Before the Irish squad came through Customs, there was a brief opportunity to meet with officers of the Irish Amateur Boxing Association and Sports Minister Mary Hanafin in a VIP suite.
First through the door was team manager Stephen Connolly followed closely by the formidable Bray sports woman, three times World Champion, Katie Taylor. Behind them came the other Irish boxers, Sinead Kavanagh (Drimnagh), Allana Murphy (Eastside, Belfast) and Ceire Smith (Cavan), coaches Peter Taylor and Zuar Antia and IABA's Director of Boxing Dominic O'Rourke.
Beaming serenely, Katie admitted, "The last two weeks have been the best two weeks of my life."
Tommy Murphy, incoming President of the Irish Amateur Boxing Association, welcomed the world champion with an impassioned speech.
"Katie, your record will ever be passed.

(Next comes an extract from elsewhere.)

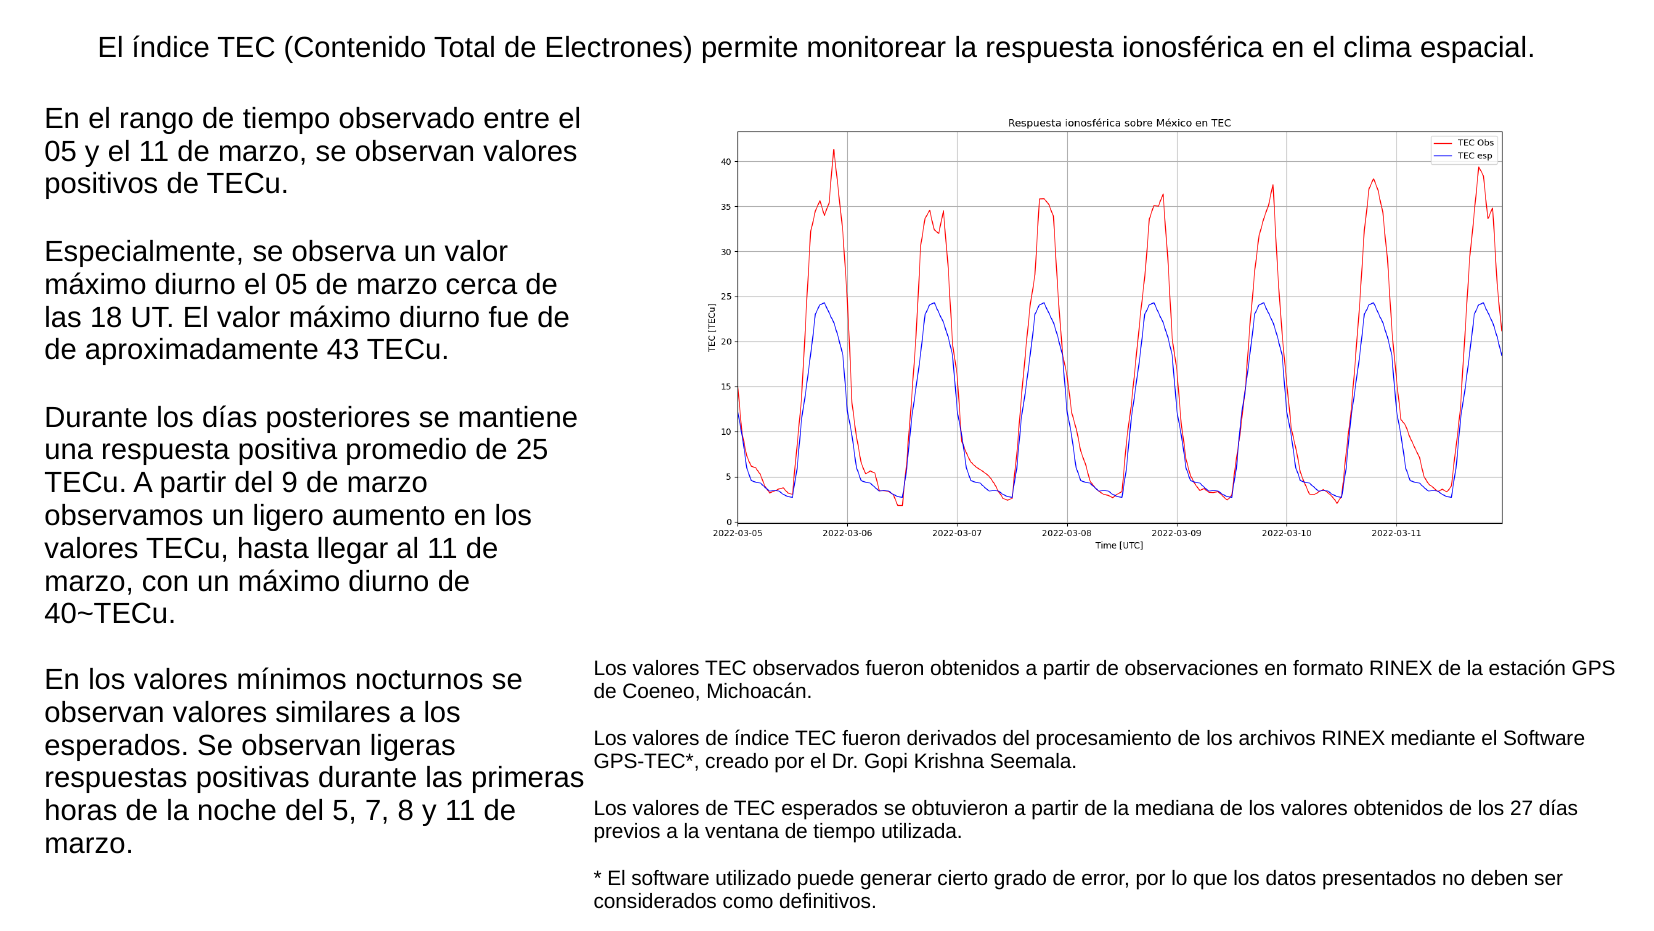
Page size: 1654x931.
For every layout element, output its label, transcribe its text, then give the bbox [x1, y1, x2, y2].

And hopefully you'll add to it next year and, of course, the year after," he said. "When the reporters who've been writing about you all week come to pick their sports person of the year I hope they choose you. You are the most famous lady we've ever had in sport in Ireland."
The IABA veteran acknowledged the performances of the other Irish boxers.

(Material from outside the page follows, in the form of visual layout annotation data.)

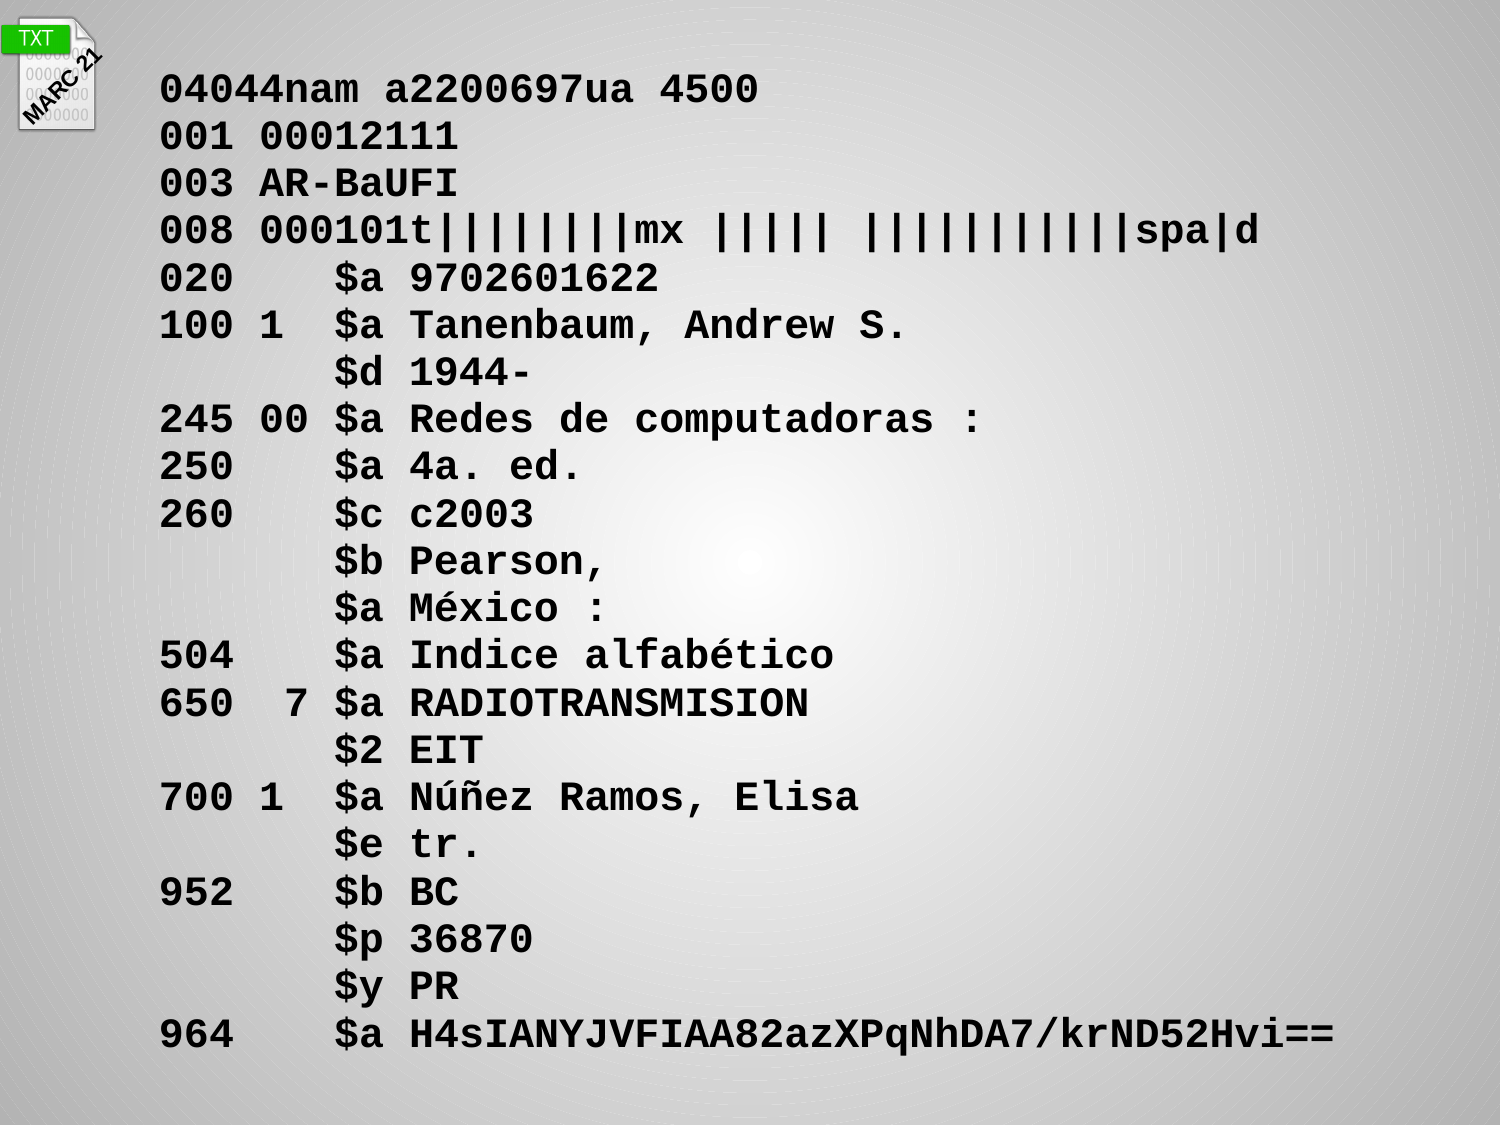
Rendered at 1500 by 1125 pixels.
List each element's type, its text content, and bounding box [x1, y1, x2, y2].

text_box 04044nam a2200697ua 4500 001 00012111 003 AR-BaUFI 008 000101t||||||||mx ||||| |||||||||||spa|d 020 $a 9702601622 100 1 $a Tanenbaum, Andrew S. $d 1944- 245 00 $a Redes de computadoras : 250 $a 4a. ed. 260 $c c2003 $b Pearson, $a México : 504 $a Indice alfabético 650 7 $a RADIOTRANSMISION $2 EIT 700 1 $a Núñez Ramos, Elisa $e tr. 952 $b BC $p 36870 $y PR 964 $a H4sIANYJVFIAA82azXPqNhDA7/krND52Hvi== [144, 60, 1356, 1067]
text_box MARC 21 [2, 25, 123, 146]
picture [44, 77, 101, 134]
picture [0, 14, 101, 134]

"To the girls who went away, we're very thrilled with you," he declared. "You've now seen what championships are all about."

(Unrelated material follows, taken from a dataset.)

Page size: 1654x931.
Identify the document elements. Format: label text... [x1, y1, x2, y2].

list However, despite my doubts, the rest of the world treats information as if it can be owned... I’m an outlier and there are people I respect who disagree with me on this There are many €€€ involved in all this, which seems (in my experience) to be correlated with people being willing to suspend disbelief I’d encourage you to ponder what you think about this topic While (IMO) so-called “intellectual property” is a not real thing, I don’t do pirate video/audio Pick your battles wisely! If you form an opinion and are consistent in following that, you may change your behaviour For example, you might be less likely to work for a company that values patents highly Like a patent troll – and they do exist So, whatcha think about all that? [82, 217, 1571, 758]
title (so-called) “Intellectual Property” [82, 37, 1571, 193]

Thanking Minister Hanafin for being present to welcome the Irish team home, Murphy continued: "We've got a lot of young kids coming up, both boys and girls aged 12 and 13, and sadly it's an area we need to look after to help bring this talent through.
"The boxing medals we've seen in the last few years have come from this area. The Association itself, the coaches from the various clubs, put their hands in their pockets to send their teams away because as an Association we haven't got the money.
"We're not looking for millions Minister, just something to keep the conveyor belt of talent producing champions."
The beleaguered Fianna Fail Minister seemed relieved to have a good news story to celebrate. "It's a great day for Katie, for boxing and for Ireland," she declared. "We're all really proud of her. Your ongoing commitment and dedication, and that of the other girls to compete as well, is smashing.
"To be world champion three times in a row lifts the spirit of the whole nation. When things aren't easy for people, we look for our heroes. And Katie Taylor is our hero now. So well done Katie."
As the party moved into the Arrivals area, Katie's coach, her father Peter Taylor, said: "Because Katie comes back all the time winning, everybody thinks this is easy. But she had a very tough semi-final contest and that shows you how difficult it is.
"The Irish support cheering her on lifted Katie in the final round when she was absolutely exhausted and trailing 16-15 down with thirty seconds to go. She'll have five or six weeks off now away from boxing and maybe play a little bit of football and then start training again for the next eighteen months."
Dominic O'Rourke, Director of Boxing, enthused about the Irish support at Katie's bouts.
"The support we got from Digicel, Denis O'Brien's company, was fantastic. Barry O'Brien, CEO in Barbados, closed down the company to allow the staff to come and support us," said O'Rourke.
"An hour and a half before Katie's final we got a phone call from Denis to say he was offering Katie substantial sponsorship for three years. It gave her a major boost.
"It was great timing, especially after the semi-final being so close."